◆ **WORK INSTRUCTIONS**
The lines to repeat are those below from the one containing "M678,319l12,1 3,26 9,36v12h-10l-2,-2" down to the one containing "M215,135l18,55 -18,6 -18,-54z", both included; reproduce them exactly and nothing else.

◆ **DATA IN THIS EXERCISE**

*** Block opens ***

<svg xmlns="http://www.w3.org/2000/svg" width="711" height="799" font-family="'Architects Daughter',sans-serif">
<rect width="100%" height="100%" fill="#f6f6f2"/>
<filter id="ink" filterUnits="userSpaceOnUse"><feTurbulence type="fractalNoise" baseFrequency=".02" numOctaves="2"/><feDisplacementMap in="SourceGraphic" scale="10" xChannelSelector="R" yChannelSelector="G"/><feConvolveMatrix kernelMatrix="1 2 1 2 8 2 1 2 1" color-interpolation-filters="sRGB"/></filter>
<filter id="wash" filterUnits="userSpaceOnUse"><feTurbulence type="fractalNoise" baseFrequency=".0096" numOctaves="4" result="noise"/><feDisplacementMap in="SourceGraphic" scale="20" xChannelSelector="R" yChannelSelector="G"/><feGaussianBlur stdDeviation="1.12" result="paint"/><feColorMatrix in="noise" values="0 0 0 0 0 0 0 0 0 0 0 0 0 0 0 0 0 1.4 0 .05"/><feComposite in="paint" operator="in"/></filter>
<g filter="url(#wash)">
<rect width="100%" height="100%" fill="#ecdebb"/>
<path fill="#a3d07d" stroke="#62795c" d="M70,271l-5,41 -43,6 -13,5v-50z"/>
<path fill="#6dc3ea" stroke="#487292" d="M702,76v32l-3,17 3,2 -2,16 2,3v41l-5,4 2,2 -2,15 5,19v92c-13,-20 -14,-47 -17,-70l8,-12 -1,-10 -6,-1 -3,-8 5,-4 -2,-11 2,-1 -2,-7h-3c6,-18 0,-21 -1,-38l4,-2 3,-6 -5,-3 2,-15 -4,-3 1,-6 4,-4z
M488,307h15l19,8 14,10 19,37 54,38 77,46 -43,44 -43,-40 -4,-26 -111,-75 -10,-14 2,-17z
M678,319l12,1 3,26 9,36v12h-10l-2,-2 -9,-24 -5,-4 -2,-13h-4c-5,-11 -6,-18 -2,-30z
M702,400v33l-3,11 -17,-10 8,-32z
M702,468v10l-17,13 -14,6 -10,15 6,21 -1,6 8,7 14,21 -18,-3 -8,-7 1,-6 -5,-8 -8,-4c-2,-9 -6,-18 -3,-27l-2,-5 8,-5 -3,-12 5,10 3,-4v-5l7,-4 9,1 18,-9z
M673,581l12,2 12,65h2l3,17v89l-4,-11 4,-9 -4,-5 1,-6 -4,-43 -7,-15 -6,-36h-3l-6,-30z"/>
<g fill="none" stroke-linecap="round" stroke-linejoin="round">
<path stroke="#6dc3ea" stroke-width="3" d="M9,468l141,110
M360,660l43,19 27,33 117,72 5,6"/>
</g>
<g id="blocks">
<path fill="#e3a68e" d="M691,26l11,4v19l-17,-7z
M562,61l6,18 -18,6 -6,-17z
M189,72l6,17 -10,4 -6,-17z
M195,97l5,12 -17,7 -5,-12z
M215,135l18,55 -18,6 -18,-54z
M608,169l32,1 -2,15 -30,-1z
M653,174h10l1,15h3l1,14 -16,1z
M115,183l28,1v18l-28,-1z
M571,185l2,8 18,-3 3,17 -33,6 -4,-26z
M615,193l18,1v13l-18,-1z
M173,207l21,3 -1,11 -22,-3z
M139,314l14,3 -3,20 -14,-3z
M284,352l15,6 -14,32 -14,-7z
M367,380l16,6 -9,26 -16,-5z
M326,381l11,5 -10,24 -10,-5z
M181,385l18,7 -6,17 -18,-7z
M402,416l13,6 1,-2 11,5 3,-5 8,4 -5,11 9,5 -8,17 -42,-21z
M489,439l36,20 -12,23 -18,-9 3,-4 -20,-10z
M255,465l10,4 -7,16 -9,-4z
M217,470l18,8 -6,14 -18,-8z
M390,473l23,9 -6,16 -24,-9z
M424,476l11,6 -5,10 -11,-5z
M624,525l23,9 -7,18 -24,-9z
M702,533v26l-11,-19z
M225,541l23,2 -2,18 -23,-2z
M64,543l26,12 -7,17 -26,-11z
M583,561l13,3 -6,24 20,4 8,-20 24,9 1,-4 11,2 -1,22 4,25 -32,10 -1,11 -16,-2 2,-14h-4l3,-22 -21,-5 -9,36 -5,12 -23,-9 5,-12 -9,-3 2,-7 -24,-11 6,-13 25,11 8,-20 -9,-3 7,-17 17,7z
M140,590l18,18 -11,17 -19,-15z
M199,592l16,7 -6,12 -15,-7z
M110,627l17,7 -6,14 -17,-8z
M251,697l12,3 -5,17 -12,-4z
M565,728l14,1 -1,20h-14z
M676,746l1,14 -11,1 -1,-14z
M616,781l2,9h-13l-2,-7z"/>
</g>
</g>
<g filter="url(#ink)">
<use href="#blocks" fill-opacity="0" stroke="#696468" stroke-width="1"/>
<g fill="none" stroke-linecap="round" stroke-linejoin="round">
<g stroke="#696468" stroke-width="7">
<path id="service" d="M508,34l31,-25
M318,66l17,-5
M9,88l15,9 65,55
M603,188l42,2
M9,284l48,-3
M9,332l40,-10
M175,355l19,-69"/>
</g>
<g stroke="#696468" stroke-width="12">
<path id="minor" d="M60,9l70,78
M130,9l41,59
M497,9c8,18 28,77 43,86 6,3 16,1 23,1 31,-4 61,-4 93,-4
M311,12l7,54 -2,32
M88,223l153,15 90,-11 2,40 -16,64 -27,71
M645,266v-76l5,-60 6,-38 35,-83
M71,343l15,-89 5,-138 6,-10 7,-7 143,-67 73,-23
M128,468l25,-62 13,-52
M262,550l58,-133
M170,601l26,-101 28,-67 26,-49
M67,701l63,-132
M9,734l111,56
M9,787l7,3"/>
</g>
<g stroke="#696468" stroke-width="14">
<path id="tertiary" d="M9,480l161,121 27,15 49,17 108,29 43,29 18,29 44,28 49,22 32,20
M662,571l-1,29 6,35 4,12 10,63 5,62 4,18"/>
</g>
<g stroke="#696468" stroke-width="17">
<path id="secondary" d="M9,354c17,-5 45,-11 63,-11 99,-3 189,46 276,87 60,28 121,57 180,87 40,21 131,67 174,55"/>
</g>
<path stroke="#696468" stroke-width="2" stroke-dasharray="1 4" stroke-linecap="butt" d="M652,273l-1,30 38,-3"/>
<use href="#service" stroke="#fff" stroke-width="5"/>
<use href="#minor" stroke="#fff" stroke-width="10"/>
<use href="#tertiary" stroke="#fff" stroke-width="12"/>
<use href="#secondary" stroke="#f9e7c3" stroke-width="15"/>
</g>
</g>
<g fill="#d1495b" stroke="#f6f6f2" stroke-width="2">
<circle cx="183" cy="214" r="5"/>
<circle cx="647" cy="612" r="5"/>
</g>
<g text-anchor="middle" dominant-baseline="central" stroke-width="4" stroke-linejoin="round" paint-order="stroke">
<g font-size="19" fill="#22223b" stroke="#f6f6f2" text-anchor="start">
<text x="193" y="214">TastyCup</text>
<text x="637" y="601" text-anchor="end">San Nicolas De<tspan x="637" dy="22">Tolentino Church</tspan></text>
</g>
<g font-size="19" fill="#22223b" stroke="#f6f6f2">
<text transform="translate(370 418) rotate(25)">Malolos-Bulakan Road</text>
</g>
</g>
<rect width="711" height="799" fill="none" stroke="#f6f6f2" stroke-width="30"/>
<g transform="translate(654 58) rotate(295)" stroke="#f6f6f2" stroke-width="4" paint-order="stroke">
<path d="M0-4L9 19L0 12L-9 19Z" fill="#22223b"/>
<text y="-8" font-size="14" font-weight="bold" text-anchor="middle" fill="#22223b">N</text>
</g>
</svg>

*** Block closes ***
*** Block opens ***

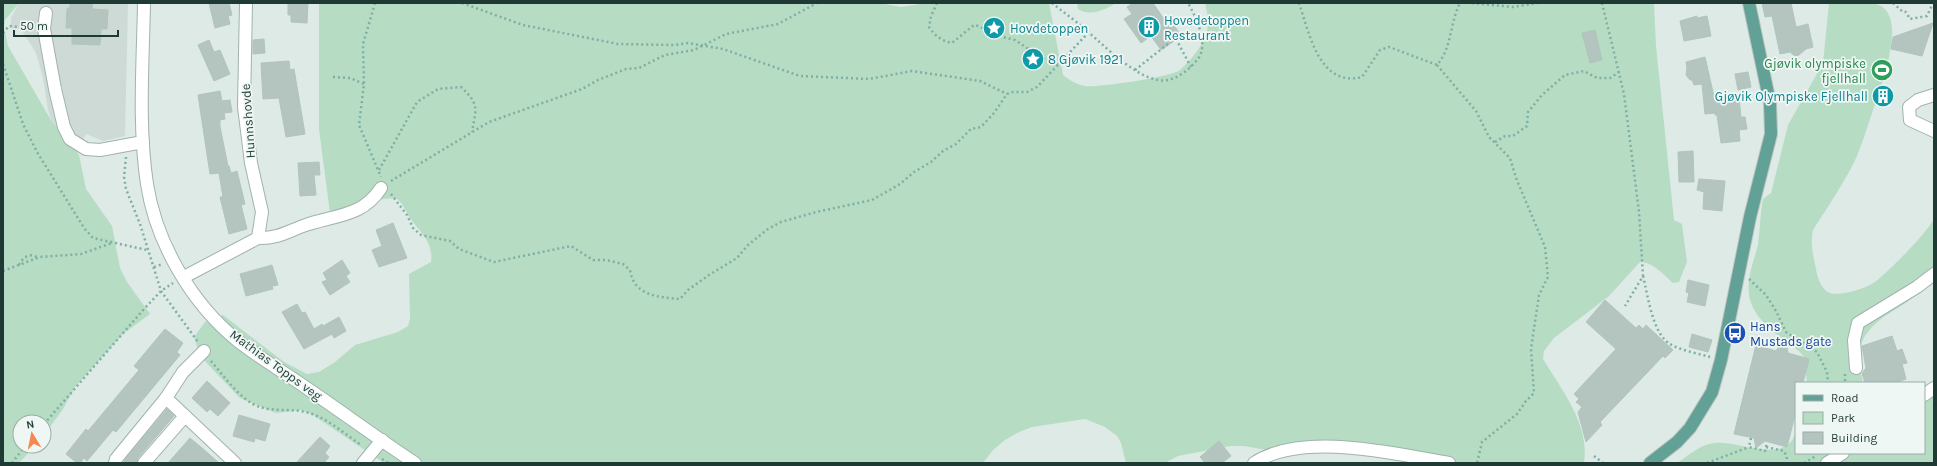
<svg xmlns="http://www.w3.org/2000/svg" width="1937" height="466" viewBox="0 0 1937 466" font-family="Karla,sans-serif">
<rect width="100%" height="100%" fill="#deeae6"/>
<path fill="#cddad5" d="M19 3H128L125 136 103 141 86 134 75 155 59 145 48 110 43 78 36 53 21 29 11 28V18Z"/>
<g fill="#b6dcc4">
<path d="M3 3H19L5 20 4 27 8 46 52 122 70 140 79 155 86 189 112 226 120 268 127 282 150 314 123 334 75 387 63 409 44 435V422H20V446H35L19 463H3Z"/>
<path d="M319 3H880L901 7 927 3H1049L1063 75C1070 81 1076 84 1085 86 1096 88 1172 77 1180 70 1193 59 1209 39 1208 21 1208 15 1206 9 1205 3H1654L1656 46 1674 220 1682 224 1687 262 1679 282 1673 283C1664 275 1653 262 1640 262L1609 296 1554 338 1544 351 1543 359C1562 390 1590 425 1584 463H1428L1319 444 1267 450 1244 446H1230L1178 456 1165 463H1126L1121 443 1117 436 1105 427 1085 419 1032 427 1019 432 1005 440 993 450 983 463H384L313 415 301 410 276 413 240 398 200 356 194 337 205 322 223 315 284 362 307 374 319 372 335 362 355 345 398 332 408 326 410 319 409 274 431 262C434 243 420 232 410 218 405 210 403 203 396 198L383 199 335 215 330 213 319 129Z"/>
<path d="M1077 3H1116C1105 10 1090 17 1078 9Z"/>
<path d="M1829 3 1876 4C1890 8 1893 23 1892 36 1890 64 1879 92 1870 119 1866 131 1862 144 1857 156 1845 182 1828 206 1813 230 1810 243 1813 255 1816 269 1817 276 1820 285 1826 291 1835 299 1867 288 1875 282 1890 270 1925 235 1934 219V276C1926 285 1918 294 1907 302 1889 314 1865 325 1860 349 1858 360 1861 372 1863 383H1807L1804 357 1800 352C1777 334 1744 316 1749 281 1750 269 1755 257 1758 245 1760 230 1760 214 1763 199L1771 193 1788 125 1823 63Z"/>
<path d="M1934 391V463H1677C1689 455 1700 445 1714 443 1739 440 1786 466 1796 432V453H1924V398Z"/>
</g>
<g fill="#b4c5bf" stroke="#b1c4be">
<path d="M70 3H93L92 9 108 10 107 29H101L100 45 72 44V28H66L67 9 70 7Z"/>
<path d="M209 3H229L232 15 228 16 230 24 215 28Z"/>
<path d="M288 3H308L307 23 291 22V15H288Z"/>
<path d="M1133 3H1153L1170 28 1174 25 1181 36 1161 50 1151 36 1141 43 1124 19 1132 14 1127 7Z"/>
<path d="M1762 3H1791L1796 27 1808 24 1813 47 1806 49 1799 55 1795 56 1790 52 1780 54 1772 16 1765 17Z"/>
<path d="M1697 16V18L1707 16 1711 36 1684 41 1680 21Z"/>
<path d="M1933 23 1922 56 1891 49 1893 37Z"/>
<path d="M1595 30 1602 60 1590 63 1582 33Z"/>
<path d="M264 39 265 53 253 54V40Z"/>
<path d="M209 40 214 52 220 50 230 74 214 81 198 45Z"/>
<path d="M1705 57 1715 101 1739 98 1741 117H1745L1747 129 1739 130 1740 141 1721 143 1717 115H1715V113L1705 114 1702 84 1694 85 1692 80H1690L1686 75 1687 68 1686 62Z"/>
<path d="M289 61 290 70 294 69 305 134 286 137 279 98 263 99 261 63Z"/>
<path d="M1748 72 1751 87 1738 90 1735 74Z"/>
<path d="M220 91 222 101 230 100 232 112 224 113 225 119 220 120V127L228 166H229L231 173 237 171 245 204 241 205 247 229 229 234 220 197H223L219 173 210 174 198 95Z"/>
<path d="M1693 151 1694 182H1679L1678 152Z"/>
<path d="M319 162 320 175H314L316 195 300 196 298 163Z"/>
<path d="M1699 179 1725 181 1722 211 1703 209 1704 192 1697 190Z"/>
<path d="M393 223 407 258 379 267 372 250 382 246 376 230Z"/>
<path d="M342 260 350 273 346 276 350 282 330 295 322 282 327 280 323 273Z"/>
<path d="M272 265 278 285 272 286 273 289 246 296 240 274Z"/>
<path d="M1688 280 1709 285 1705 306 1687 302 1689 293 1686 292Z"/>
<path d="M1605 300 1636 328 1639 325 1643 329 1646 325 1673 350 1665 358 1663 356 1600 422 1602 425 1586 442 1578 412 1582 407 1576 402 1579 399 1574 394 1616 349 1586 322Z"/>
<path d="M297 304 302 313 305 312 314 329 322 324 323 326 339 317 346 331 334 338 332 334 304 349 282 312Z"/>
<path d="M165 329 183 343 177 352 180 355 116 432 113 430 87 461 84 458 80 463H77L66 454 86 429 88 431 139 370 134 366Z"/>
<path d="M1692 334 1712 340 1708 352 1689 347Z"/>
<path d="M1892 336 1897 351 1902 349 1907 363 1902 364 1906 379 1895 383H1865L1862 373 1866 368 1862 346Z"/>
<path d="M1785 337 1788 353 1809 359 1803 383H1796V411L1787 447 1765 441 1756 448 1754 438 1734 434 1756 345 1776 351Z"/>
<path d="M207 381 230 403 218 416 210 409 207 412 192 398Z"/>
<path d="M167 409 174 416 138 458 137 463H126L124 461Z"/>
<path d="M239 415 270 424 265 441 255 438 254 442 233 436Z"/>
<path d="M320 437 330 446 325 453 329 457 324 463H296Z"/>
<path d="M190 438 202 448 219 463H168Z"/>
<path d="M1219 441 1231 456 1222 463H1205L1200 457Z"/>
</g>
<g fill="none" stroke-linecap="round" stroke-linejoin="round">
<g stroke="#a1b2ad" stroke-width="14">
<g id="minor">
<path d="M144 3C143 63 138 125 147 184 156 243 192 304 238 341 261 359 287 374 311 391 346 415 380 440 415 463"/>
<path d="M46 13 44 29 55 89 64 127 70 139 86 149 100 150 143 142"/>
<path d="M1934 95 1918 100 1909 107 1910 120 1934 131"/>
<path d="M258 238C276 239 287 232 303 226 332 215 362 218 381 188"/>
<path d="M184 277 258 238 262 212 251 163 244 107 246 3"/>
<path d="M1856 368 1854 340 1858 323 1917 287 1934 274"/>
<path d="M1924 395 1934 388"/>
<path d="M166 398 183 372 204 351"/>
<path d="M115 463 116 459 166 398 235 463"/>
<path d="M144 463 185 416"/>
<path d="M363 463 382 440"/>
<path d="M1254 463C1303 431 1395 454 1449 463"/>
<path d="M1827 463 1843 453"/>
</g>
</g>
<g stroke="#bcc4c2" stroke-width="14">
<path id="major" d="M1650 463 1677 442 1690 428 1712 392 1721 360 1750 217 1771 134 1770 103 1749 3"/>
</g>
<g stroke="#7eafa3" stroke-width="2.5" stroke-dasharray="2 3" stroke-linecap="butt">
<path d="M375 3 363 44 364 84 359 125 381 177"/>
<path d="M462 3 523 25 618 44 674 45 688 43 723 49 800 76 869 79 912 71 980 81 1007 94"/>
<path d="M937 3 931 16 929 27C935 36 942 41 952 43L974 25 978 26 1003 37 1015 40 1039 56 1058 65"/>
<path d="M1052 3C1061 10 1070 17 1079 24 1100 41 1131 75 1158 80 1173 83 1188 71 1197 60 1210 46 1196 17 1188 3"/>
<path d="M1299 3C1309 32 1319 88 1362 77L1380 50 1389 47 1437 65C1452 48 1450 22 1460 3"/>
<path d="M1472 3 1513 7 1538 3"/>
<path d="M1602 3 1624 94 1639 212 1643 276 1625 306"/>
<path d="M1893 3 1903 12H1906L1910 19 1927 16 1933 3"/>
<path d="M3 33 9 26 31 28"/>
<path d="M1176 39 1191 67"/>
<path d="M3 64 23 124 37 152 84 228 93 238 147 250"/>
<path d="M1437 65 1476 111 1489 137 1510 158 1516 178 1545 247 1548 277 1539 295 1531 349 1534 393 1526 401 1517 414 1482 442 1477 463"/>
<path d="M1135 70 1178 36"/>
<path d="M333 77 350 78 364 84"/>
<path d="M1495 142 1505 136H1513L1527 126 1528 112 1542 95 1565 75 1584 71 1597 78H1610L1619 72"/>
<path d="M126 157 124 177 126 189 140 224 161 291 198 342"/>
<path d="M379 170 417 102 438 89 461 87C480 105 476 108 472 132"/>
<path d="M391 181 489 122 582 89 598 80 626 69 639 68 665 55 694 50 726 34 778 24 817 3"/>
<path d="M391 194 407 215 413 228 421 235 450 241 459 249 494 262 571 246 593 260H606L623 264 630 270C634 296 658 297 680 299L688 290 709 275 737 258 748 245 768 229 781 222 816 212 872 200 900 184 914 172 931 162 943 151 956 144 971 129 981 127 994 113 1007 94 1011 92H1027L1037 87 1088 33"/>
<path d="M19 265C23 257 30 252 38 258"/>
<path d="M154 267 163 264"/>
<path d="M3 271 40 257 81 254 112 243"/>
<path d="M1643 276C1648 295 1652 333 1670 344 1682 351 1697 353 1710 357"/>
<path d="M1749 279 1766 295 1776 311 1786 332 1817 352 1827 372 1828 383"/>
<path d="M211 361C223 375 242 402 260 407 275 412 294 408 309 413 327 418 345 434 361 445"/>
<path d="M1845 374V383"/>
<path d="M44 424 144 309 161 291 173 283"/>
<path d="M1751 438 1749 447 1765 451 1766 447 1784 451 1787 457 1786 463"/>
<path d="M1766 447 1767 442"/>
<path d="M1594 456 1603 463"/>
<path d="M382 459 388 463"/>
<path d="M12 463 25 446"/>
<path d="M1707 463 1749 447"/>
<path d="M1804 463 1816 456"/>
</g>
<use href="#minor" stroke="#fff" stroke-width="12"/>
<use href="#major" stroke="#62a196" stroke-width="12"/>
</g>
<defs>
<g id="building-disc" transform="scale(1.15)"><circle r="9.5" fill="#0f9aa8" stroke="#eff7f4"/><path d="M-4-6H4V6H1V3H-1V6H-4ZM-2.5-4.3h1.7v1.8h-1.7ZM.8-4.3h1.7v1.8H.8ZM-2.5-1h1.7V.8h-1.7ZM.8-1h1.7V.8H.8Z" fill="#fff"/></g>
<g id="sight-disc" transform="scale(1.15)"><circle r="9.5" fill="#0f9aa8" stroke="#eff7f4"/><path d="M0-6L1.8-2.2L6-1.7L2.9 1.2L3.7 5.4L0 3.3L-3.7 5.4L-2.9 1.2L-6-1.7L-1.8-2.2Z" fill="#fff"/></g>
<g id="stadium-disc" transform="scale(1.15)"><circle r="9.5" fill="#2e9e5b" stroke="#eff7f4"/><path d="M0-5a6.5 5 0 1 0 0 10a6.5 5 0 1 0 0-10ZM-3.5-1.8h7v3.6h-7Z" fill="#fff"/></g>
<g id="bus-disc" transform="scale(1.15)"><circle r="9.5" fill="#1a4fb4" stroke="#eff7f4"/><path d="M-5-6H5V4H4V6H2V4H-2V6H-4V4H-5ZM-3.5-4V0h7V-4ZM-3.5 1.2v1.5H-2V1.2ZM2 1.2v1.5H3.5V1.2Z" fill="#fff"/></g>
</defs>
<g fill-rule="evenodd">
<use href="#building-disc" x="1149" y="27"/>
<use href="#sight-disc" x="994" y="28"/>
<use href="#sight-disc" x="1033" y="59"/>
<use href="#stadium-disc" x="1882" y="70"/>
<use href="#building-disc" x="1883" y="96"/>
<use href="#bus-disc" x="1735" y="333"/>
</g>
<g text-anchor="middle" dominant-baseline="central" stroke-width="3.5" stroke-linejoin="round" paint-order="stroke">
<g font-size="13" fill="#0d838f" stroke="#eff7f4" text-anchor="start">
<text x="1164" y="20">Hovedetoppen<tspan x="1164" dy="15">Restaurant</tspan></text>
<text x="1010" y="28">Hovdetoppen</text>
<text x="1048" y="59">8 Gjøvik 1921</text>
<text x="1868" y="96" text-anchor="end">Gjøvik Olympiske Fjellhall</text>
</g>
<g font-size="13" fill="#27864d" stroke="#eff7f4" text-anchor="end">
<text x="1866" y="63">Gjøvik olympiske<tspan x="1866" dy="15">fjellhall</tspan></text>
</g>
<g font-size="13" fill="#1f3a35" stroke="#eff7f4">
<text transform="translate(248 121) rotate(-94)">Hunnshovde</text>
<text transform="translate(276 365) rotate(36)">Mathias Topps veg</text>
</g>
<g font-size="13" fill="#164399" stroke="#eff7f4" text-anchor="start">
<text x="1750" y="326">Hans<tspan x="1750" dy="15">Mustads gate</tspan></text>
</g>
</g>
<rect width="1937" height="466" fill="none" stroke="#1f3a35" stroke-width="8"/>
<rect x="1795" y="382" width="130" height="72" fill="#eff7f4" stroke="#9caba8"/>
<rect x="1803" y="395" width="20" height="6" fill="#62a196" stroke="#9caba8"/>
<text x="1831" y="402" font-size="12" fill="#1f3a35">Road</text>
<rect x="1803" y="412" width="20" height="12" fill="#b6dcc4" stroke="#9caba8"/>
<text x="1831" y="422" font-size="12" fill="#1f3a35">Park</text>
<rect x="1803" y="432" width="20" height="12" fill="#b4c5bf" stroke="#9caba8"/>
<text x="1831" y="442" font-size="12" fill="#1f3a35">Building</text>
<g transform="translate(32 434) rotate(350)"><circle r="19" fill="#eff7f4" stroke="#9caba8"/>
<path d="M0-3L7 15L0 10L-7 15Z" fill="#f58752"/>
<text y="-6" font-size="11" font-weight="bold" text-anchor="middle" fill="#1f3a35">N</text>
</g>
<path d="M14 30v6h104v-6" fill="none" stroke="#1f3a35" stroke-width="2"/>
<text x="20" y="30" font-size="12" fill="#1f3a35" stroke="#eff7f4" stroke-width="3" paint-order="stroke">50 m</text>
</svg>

*** Block closes ***

◆ **RESPONSE FOR THIS EXERCISE**
M678,319l12,1 3,26 9,36v12h-10l-2,-2 -9,-24 -5,-4 -2,-13h-4c-5,-11 -6,-18 -2,-30z
M702,400v33l-3,11 -17,-10 8,-32z
M702,468v10l-17,13 -14,6 -10,15 6,21 -1,6 8,7 14,21 -18,-3 -8,-7 1,-6 -5,-8 -8,-4c-2,-9 -6,-18 -3,-27l-2,-5 8,-5 -3,-12 5,10 3,-4v-5l7,-4 9,1 18,-9z
M673,581l12,2 12,65h2l3,17v89l-4,-11 4,-9 -4,-5 1,-6 -4,-43 -7,-15 -6,-36h-3l-6,-30z"/>
<g fill="none" stroke-linecap="round" stroke-linejoin="round">
<path stroke="#6dc3ea" stroke-width="3" d="M9,468l141,110
M360,660l43,19 27,33 117,72 5,6"/>
</g>
<g id="blocks">
<path fill="#e3a68e" d="M691,26l11,4v19l-17,-7z
M562,61l6,18 -18,6 -6,-17z
M189,72l6,17 -10,4 -6,-17z
M195,97l5,12 -17,7 -5,-12z
M215,135l18,55 -18,6 -18,-54z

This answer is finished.